For the three, five and 10 years ended June 30, the endowment returned an annualized 13.4%, 11.9% and 11.1%, respectively, above the respective benchmarks of 11.5%, 10.3% and 9.2%.
The endowment had returned 41.1% for the fiscal year ended June 30, 2021.
For the most recent fiscal year, the significant drop in the overall return from the previous year reflected a challenging market environment for the period.

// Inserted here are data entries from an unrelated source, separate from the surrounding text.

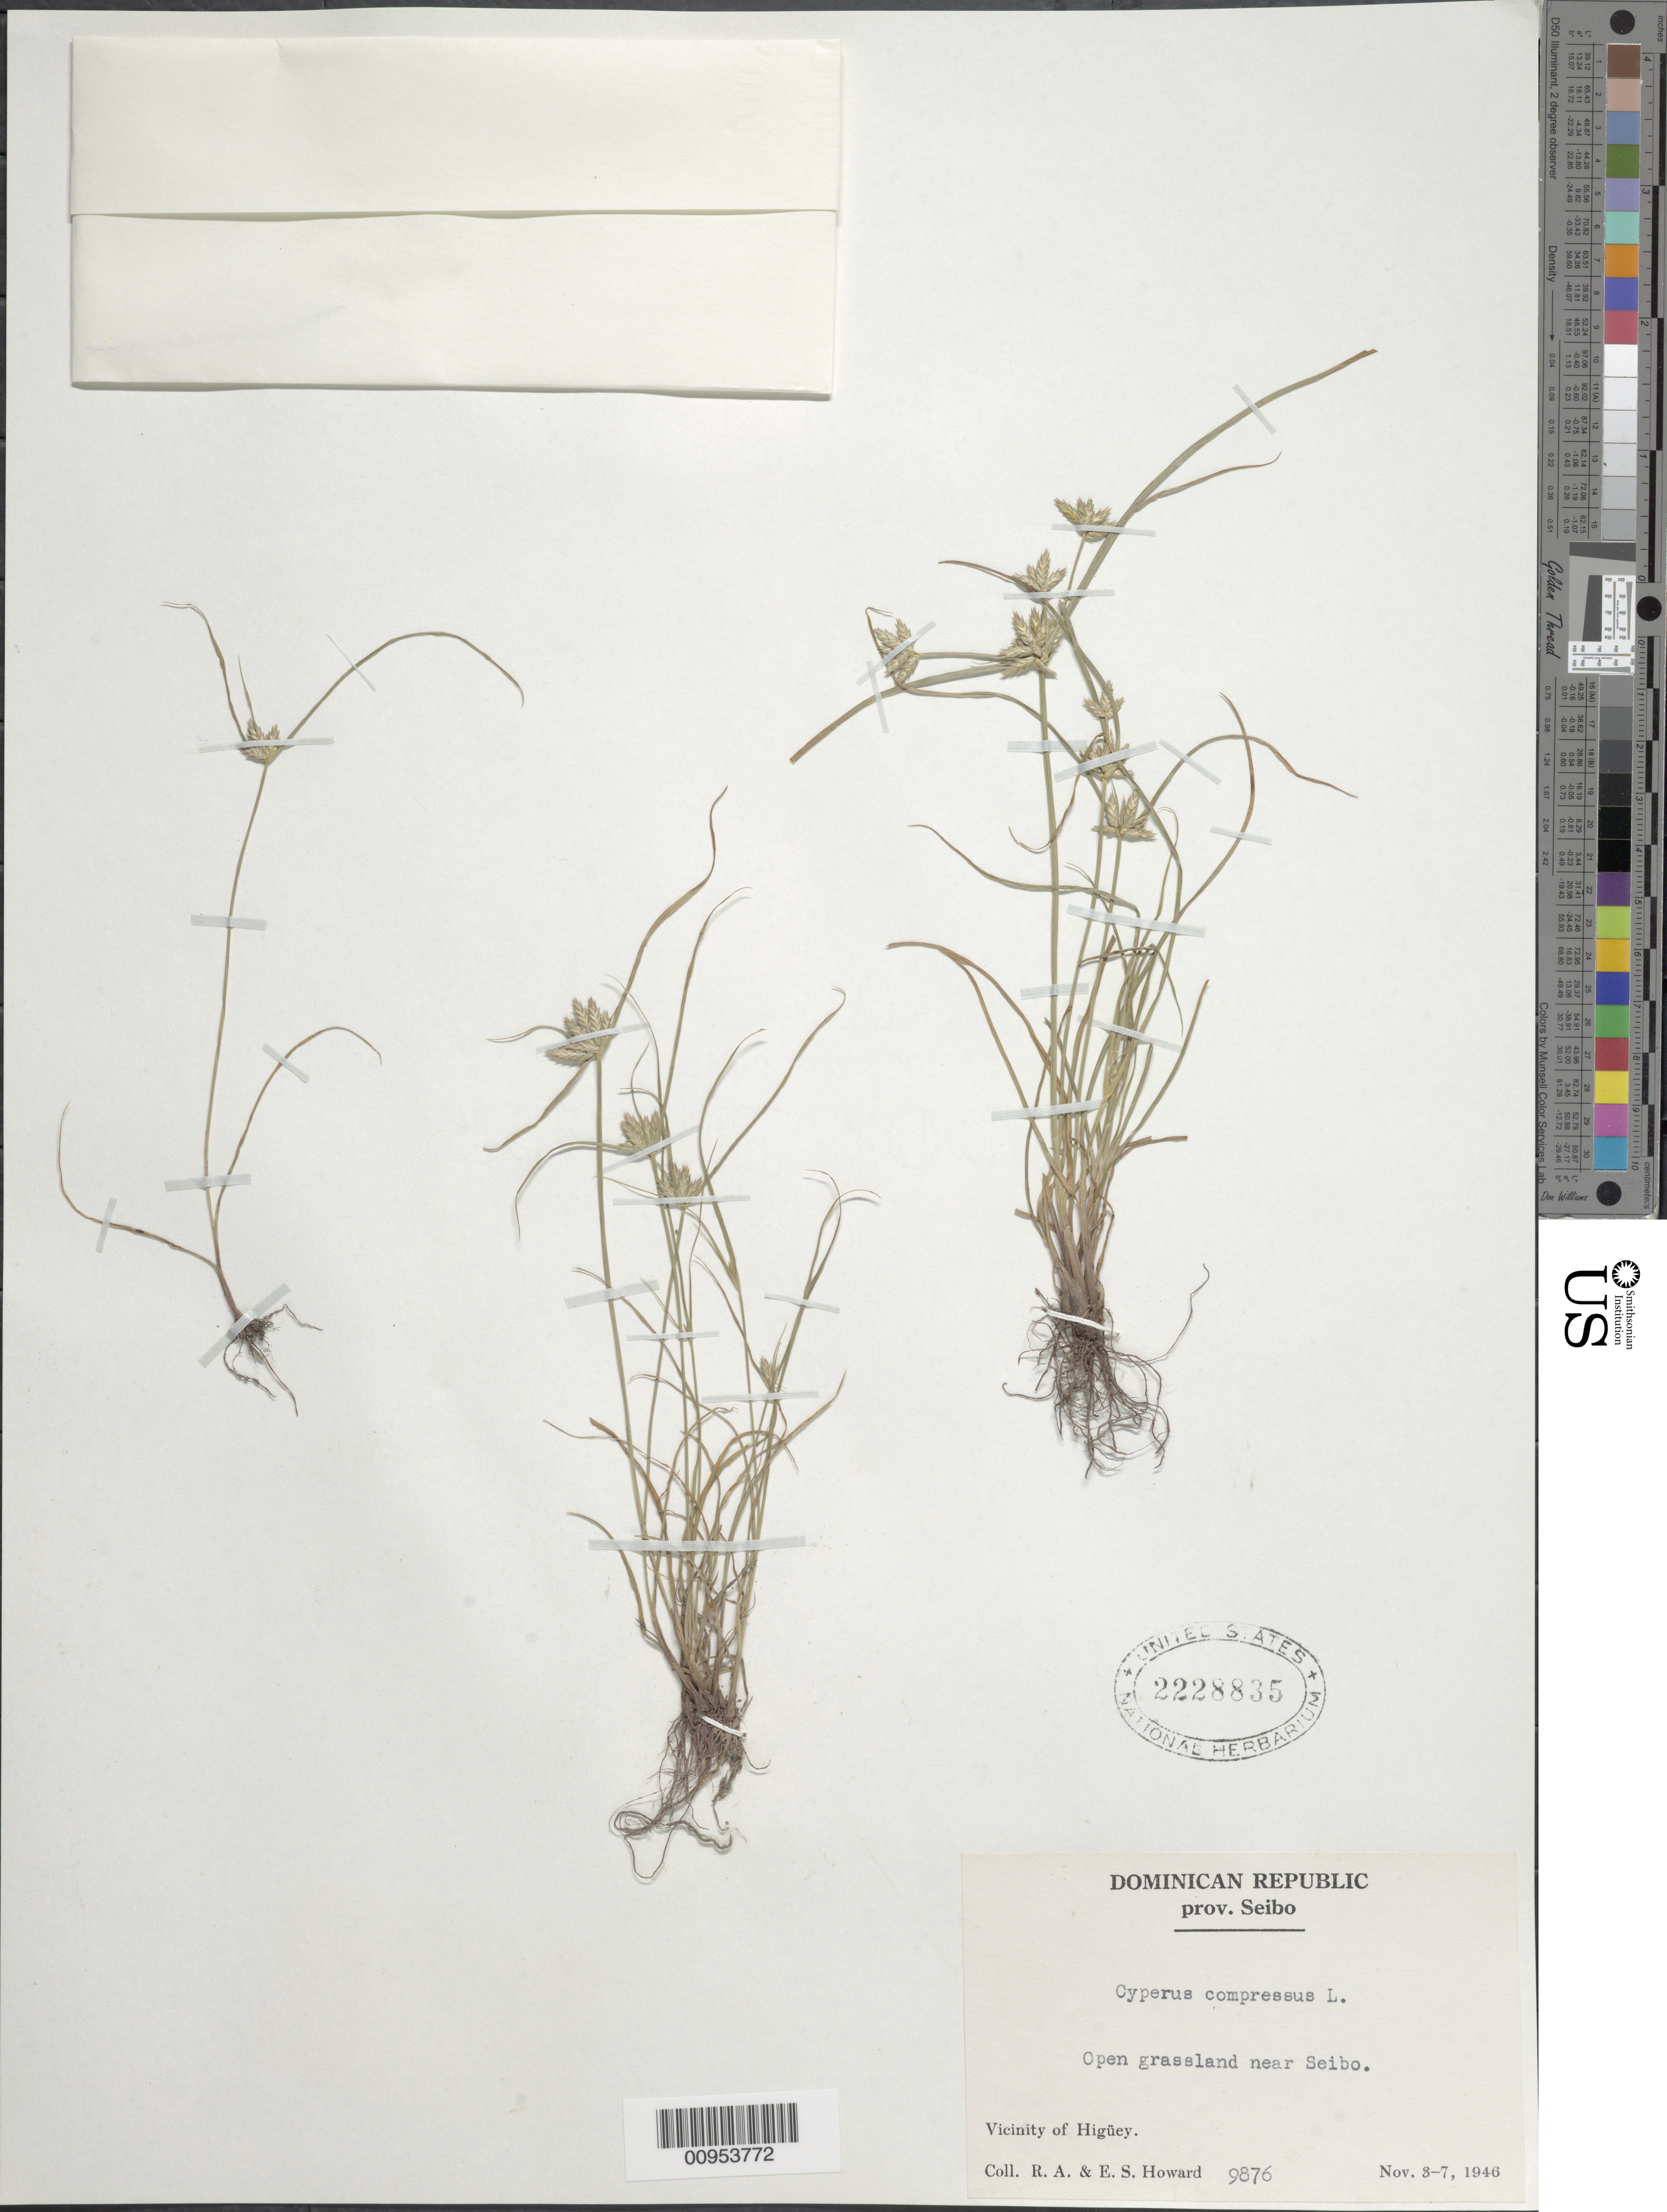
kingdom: Plantae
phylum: Tracheophyta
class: Liliopsida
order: Poales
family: Cyperaceae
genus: Cyperus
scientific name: Cyperus compressus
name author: L.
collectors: R. A. Howard & E. S. Howard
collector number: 9876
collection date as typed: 03 Nov 1946 to 07 Nov 1946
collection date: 1946-11-03/1946-11-07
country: Dominican Republic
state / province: El Seibo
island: Hispaniola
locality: Vicinity of Higüey, open grassland near Seibo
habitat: Open grassland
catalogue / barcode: US 2228835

For the year ended June 30, the Russell 3000 index and Bloomberg U.S. Aggregate Bond index returned -13.9% and -10.3%, respectively, in sharp contrast to returns of 44.2% and 4.6% for the year ended June 30, 2021.
Among the 13 university endowments whose returns for the year ended June 30 have been tracked by Pensions & Investments as of Friday, Penn is one of five institutions that have recorded non-negative returns thus far. The median return is currently -4.1%.
While the report did not specify the reason for the relative strength of its latest fiscal-year return, it is likely the university's limited allocation to public markets and outsized allocation to alternative investments in the Associates Investments Fund, which holds the vast majority of Penn's endowment assets, was a benefit.
The university's new annual report published on Thursday includes an actual allocation of Penn's $22.4 billion in investments, which includes the Associated Investments Fund as of June 30.
The actual allocation was 35.2% private equity, 19.3% absolute return, 8.5% domestic equities, 6.6% real estate, 6.5% emerging markets equities, 5.9% each international equities and short-term investments, 5.1% natural resources, 3.8% U.S. Treasuries, 1.9% split-interest agreements, 1.1% corporate fixed income and 0.2% derivative instruments.
The report did not specify whether the returns were gross or net of fees, nor were returns by asset class provided.
University spokeswoman Amanda Mott could immediately provide further information.